Uns bleibt nichts anderes übrig, als dort auf der Strasse auszuharren, ohne irgendeine Hilfe, und uns vor den kriminellen Banden zu schützen. Es würde mir nichts ausmachen zu warten, wenn uns wirklich jemand helfen würde. Wir wissen, dass Tausende auf Asyl warten. Aber hier ist es noch nicht mal erlaubt, durch die Strassen zu gehen.»
«Wir haben Angst um unser Leben»
José María Paz Celaya, 31, aus San Pedro Sula, Honduras, wurde in Mexiko psychisch und physisch misshandelt. Als er versuchte, die Grenze zu den Vereinigten Staaten zu überqueren, wurde er inhaftiert und in der Haft geschlagen.
«Der Einwanderungsmitarbeiter fragte mich, ob ich Marijuana hätte und ich antwortete, dass ich nicht rauche.
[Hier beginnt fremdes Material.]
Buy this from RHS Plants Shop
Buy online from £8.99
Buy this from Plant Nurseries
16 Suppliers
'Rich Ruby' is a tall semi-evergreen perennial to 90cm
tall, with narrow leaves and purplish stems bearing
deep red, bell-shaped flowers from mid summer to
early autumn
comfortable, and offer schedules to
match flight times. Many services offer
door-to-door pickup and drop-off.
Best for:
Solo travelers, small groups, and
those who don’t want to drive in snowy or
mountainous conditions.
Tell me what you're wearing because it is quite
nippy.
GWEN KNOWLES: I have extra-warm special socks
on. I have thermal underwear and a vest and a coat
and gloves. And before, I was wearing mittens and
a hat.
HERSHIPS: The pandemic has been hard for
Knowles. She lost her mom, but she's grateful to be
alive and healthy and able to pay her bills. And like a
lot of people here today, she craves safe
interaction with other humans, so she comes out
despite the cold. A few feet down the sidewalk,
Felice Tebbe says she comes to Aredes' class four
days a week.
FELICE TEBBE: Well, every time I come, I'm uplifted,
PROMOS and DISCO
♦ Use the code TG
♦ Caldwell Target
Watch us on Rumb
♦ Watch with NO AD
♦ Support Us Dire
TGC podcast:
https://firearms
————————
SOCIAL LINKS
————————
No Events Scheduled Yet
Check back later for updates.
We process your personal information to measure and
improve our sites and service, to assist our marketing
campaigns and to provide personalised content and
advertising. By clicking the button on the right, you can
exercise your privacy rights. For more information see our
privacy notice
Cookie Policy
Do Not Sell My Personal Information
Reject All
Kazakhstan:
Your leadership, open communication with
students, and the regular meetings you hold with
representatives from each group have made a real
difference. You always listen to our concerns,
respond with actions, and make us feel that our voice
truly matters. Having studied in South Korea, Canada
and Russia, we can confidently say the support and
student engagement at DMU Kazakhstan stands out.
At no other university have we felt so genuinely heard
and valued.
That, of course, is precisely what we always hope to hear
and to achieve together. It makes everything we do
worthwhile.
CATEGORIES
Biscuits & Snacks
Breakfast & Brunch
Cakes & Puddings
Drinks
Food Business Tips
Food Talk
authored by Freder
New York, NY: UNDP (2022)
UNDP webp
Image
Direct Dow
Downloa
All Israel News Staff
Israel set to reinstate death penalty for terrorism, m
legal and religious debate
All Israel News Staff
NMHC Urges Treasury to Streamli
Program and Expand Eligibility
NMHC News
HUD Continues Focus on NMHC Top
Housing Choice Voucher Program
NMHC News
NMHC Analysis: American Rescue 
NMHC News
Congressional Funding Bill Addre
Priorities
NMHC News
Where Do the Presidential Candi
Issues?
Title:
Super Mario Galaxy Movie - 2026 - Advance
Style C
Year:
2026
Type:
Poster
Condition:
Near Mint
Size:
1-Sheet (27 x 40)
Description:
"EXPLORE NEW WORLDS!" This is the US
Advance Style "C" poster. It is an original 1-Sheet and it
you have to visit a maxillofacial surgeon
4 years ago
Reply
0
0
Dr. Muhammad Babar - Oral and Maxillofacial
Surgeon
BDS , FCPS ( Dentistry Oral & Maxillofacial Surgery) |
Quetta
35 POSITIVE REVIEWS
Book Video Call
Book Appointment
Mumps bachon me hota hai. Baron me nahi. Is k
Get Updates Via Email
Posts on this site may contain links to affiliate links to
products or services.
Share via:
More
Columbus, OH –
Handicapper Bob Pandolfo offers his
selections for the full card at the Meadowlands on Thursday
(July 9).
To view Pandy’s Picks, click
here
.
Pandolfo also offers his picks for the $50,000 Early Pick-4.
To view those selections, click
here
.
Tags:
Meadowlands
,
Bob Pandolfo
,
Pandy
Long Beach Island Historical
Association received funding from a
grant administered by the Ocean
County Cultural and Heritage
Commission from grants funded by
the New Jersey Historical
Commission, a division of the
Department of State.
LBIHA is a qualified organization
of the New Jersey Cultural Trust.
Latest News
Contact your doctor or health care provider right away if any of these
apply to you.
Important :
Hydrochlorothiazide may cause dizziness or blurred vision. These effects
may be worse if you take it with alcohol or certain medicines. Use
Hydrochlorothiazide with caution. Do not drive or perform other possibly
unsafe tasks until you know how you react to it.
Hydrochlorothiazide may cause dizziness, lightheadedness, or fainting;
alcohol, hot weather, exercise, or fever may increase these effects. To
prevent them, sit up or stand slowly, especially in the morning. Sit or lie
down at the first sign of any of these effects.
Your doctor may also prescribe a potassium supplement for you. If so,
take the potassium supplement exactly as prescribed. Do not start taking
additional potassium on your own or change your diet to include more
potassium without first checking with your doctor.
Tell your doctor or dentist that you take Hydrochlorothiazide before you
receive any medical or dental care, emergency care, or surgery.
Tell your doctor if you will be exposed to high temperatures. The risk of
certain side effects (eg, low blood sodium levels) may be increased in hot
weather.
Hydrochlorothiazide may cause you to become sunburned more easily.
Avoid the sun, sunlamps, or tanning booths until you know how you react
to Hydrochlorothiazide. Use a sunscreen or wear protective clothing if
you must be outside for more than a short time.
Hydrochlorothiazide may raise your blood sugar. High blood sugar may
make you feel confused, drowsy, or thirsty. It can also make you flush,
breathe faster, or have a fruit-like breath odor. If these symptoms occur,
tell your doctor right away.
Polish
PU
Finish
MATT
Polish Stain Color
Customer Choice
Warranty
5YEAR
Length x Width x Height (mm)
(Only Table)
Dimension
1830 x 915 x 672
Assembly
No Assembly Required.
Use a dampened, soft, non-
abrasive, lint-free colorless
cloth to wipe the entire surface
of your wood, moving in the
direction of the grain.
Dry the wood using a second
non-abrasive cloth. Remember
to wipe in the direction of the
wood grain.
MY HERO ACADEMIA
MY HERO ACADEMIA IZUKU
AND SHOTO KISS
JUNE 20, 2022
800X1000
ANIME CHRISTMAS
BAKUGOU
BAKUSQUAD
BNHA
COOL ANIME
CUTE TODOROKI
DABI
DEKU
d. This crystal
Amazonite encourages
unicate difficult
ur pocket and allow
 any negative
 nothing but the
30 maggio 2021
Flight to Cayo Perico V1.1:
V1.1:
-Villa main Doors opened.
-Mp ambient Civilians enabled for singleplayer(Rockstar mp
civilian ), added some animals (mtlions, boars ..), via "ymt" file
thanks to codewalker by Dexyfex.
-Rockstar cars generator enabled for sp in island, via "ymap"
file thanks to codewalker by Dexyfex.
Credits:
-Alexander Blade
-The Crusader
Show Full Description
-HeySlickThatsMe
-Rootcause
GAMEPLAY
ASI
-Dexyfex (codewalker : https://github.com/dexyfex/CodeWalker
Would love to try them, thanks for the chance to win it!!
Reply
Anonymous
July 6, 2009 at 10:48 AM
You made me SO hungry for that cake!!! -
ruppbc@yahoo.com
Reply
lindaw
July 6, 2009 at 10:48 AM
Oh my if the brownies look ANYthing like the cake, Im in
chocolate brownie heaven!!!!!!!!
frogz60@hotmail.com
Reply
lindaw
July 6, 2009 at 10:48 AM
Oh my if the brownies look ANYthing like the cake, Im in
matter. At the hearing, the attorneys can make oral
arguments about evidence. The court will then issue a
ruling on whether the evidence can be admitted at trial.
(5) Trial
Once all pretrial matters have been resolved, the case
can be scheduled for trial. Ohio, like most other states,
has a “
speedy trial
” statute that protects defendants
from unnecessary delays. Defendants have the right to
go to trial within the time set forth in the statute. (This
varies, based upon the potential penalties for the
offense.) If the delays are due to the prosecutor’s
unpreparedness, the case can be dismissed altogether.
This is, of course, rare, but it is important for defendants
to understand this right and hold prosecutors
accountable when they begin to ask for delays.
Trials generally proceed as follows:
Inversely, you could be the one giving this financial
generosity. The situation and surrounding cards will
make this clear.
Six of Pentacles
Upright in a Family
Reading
Er hakte nach und ich bestand auf meiner Antwort. Er wollte mich ausziehen und ich sagte ihm, dass dies verboten sei, dass es menschenunwürdig sei. Er sagte: «Du machst hier nicht die Regeln, du bist hier nicht in deinem Land, du dreckiger Immigrant.» «Okay», antwortete ich, «aber du wirst mich nicht ausziehen.» Und ich liess mich nicht ausziehen.
Sie schlugen mich ins Gesicht und warfen mich auf den Boden. Ich landete auf dem Gesicht. Sie legten mir Hand- und Fussschellen an, als wäre ich ein Krimineller und liessen mich eine Stunde lang auf dem Boden knien. Sie fragen dich gar nichts, sie wollen weder deinen Vor- noch deinen Nachnamen wissen. Sie fragen nicht, warum du dein Land verlassen hast, ob du in deinem Land bedroht wurdest. Es ist ihnen egal.
Piedras Negras ist schrecklich. Man lebt in ständiger Angst, von Kriminellen gekidnappt zu werden. Wir haben riesige Angst, wenn wir durch die Strassen gehen. Da wir Rucksäcke tragen, wissen sie, dass wir Migranten sind und wollen uns kidnappen. Aber wir haben kein Geld. Wir sind vor den Bedrohungen in unserer Heimat geflohen. Wir wussten nicht, dass wir uns damit in eine Situation begeben würden, die manchmal noch schlimmer ist als in unseren Ländern.
Manchmal kann ich vor lauter Angst, dass mir etwas zustösst, nicht schlafen. Ich wohne mit drei Mitreisenden in einem verlassenen Haus. Zwei schlafen und zwei bleiben wach, um aufzupassen. Die meisten von uns hier haben Angst um ihr Leben.»